Task requirements:
1. Answer these questions from the post on Tableau qualifications:
(a) What does the author lead?
(b) Which exam did the author recently complete?
(c) Which functionality did the author not know about before taking that exam?
2. Which sources of data for use with Tableau does the post on Tableau qualifications mention? List them all.

Source document:
---
I lead an analytics department within a healthcare provider in England and I was recently having a Tableau catch up with one of my peers from another organisation and we got onto the subject of staff development. I spoke of my passion about developing a local Tableau Centre of Excellence and how one of the ways we were doing this within my organisation was through allowing all of my Tableau analysts to complete the Desktop Qualified Associate Exam. I was completely shocked and surprised when the person responded by asking "why would you want to do that?! Surely you are just increasing the likelihood they will leave to be paid more working with Tableau in another organisation."

 

It got me thinking, if he is thinking like that, how many other people do not appreciate the benefits of supporting their staff to participate in Tableau qualifications? So, having both sponsored my staff to complete a Tableau qualification and also having recently completed the Desktop Qualified Associate (DQA) exam myself, here are my top five reasons as to why completing a Tableau qualification is a good idea:

 

1. Expanding your knowledge

Let's face it, if you use Tableau within your workplace the chances are you will have a common way of doing things and as such there may be elements of Tableau that you use less than others or are even completely unaware of. Having completed the DQA exam I can personally vouch for the benefit of having to learn a common syllabus; for example within my organisation 99% of our data sources come either direct from our SQL Data Warehouse or from published Tableau Extracts. There is little need in my day to day workload to cleanse Excel files for use with Tableau, this means I was unaware of the Data Interpreter functionality; well not any more having completed the DQA exam! It is fair to say the DQA exam could never cover every single aspect of Tableau Desktop and nor does it pretend to, but what it does do is cover the core Tableau Desktop functionality, challenging you to expand your base knowledge of Tableau and through this process you will no doubt learn one or two new things or, at very least, brush up on knowledge that you may not use every day.
---
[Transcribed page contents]
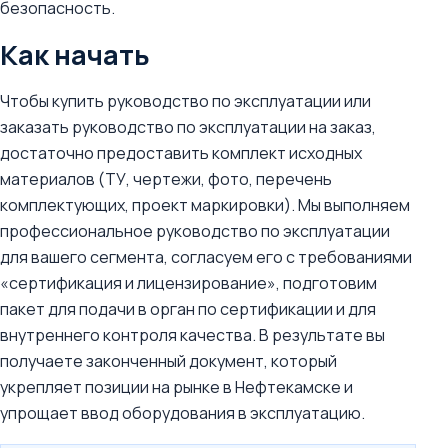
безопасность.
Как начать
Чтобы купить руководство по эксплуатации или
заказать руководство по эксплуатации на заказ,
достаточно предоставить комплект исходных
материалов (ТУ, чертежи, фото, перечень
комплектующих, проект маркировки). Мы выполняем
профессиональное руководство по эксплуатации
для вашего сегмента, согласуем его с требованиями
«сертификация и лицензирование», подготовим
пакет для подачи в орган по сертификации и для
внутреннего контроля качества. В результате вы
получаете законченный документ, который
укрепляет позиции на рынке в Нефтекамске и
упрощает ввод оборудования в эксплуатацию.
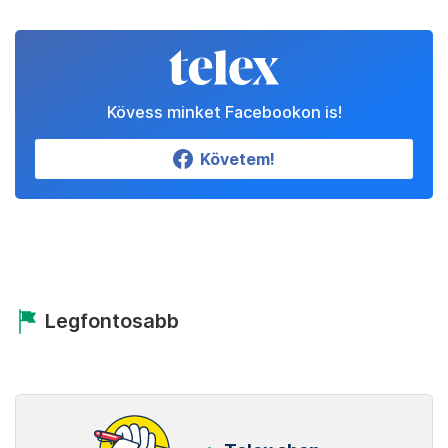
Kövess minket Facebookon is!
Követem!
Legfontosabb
---
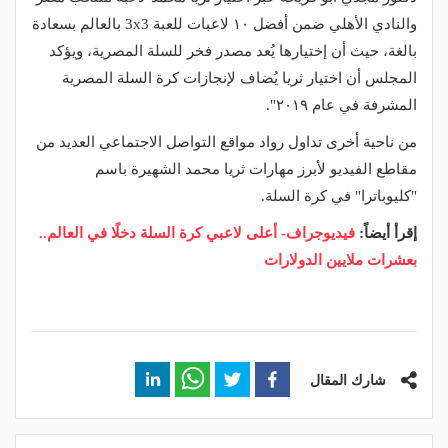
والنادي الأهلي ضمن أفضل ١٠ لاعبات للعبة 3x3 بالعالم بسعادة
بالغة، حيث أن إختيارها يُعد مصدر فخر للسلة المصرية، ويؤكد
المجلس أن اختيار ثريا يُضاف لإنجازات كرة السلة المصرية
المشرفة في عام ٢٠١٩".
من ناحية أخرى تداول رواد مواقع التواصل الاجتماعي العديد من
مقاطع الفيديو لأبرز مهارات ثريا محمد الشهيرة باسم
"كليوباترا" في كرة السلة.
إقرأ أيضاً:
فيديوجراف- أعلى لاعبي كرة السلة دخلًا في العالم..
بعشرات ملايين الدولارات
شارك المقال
---
Results:
1.
(a) An analytics department within a healthcare provider in England.
(b) The Desktop Qualified Associate (DQA) exam.
(c) The Data Interpreter functionality.

2.
- SQL Data Warehouse
- Published Tableau Extracts
- Excel files